Research has shown a link between inflammation and mental illness. Inflammation leads to a series of chemical changes that can overexcite neurons and interfere with the protection of neurons.
Inflammation increases the production of indoleamine-pyrrole 2,3-dioxygenase (IDO), an enzyme that breaks down the amino acid tryptophan into kynurenic acid and quinolinic acid. They in turn increase glutamate, the main excitatory neurotransmitter, and decrease brain-derived neurotrophic factor (BDNF), which keeps neurons healthy.
Kynurenic acid stimulates microglia, which clean up the central nervous system as a form of immune defense, to produce inflammatory cytokine proteins.
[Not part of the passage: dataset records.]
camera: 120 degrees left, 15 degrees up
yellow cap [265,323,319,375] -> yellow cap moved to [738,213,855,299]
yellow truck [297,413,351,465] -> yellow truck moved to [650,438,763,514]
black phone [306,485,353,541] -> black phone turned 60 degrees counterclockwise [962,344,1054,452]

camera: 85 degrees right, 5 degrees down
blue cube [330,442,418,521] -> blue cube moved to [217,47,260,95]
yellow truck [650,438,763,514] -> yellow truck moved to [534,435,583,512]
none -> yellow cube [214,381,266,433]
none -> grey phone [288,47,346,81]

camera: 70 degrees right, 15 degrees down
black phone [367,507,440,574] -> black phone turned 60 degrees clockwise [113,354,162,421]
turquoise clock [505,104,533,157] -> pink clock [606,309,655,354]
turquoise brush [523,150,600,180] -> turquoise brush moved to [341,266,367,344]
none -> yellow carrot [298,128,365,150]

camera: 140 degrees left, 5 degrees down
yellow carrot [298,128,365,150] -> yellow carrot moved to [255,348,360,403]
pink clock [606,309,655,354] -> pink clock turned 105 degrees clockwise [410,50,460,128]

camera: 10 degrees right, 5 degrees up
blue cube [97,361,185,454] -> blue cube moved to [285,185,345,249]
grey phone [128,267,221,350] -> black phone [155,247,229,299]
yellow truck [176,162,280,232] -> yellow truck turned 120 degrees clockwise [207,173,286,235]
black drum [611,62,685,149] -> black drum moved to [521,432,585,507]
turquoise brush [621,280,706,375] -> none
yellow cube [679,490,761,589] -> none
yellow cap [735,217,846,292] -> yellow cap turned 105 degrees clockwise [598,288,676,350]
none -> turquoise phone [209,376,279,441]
Quinolinic acid directly stimulates glutamate receptors and encourages glutamate release from astrocytes. Quinolinic acid also blocks glutamate removal that would normally occur through reuptake into the astrocytes, leading to more stimulation of extrasynaptic glutamate receptors and decreases in BDNF.
Quinolinic acid’s effects are opposite to those of the antidepressant ketamine, which blocks glutamate NMDA receptors and increases BDNF. When people are given interferon protein for the treatment of cancers, quinolinic acid increases in cerebrospinal fluid, inducing depression. The severity of depression induced is correlated with the patient’s levels of quinolinic acid.
It appears that ketamine has indirect anti-inflammatory effects through its ability to block glutamate receptors and increase BDNF.